[Page-level text extractions]

*** Block opens ***

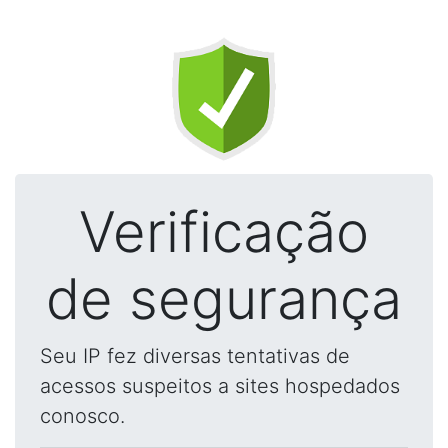
Verificação
de segurança
Seu IP fez diversas tentativas de
acessos suspeitos a sites hospedados
conosco.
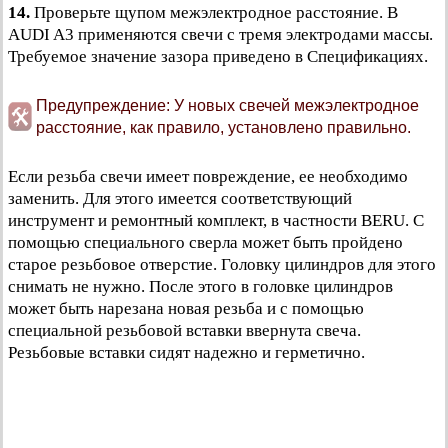
14.
Проверьте щупом межэлектродное расстояние. В
AUDI A3 применяются свечи с тремя электродами массы.
Требуемое значение зазора приведено в Спецификациях.
Предупреждение: У новых свечей межэлектродное
расстояние, как правило, установлено правильно.
Если резьба свечи имеет повреждение, ее необходимо
заменить. Для этого имеется соответствующий
инструмент и ремонтный комплект, в частности BERU. С
помощью специального сверла может быть пройдено
старое резьбовое отверстие. Головку цилиндров для этого
снимать не нужно. После этого в головке цилиндров
может быть нарезана новая резьба и с помощью
специальной резьбовой вставки ввернута свеча.
Резьбовые вставки сидят надежно и герметично.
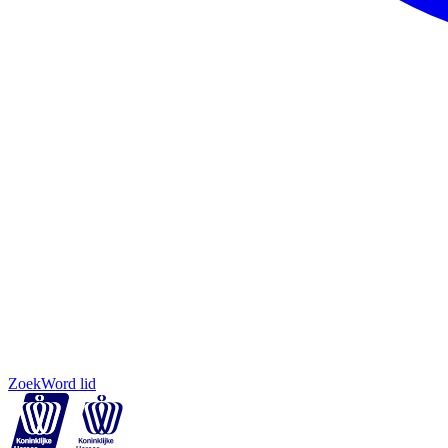
Zoek
Word lid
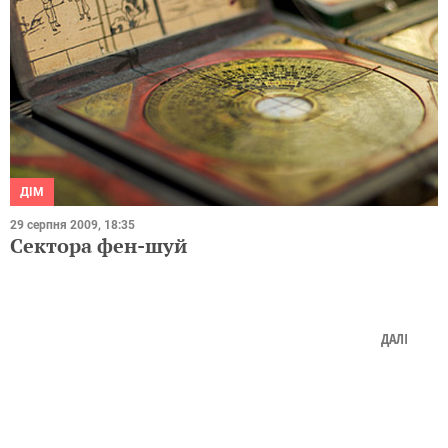
ДІМ
29 серпня 2009, 18:35
Сектора фен-шуй
ДАЛІ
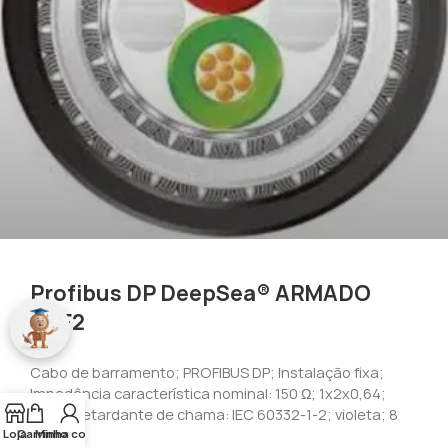
Profibus DP DeepSea® ARMADO
SHF2
Cabo de barramento; PROFIBUS DP; Instalação fixa;
Impedância característica nominal: 150 Ω; 1x2x0,64;
SHF2; Retardante de chama: IEC 60332-1-2; violeta; 8
mm
Loja
Carrinho
Minha conta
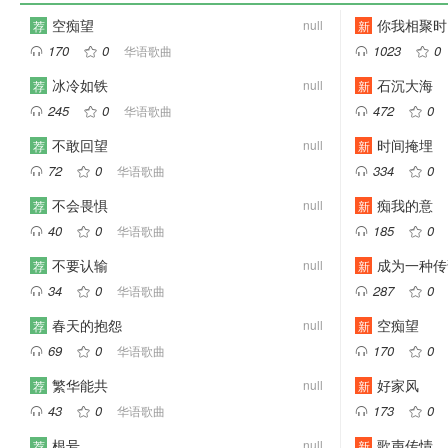
空痴望
你我相聚时
null
荐
新
170
0
1023
0
华语歌曲




冰冷如铁
石沉大海
null
荐
新
245
0
472
0
华语歌曲




不敢回望
时间掩埋
null
荐
新
72
0
334
0
华语歌曲




不会畏惧
痴我的意
null
荐
新
40
0
185
0
华语歌曲




不要认输
成为一种传
null
荐
新
34
0
287
0
华语歌曲




春天的抱怨
空痴望
null
荐
新
69
0
170
0
华语歌曲




繁华能共
好家风
null
荐
新
43
0
173
0
华语歌曲




根号
歌声传情
null
荐
新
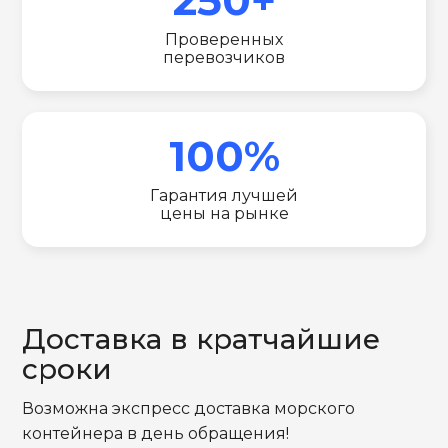
Проверенных
перевозчиков
100%
Гарантия лучшей
цены на рынке
Доставка в кратчайшие
сроки
Возможна экспресс доставка морского
контейнера в день обращения!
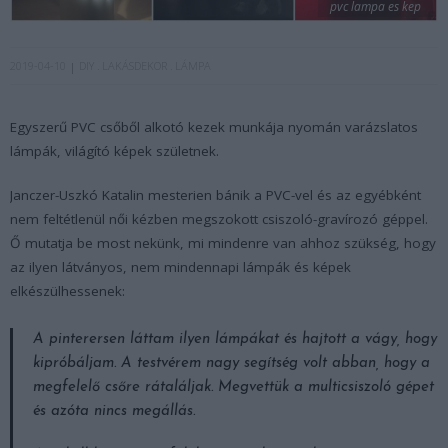
pvc lampa es kep
2019-04-10
DIY
LAKÁSDEKOR
LÁMPA
Egyszerű PVC csőből alkotó kezek munkája nyomán varázslatos
lámpák, világító képek születnek.
Janczer-Uszkó Katalin mesterien bánik a PVC-vel és az egyébként
nem feltétlenül női kézben megszokott csiszoló-gravírozó géppel.
Ő mutatja be most nekünk, mi mindenre van ahhoz szükség, hogy
az ilyen látványos, nem mindennapi lámpák és képek
elkészülhessenek:
A pinterersen láttam ilyen lámpákat és hajtott a vágy, hogy
kipróbáljam. A testvérem nagy segítség volt abban, hogy a
megfelelő csőre rátaláljak. Megvettük a multicsiszoló gépet
és azóta nincs megállás.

*** Block closes ***

- _WORK REQUEST_
If the word "ilyen" is on a line above, return that line.

- _EXERCISE RESULT_
az ilyen látványos, nem mindennapi lámpák és képek
A pinterersen láttam ilyen lámpákat és hajtott a vágy, hogy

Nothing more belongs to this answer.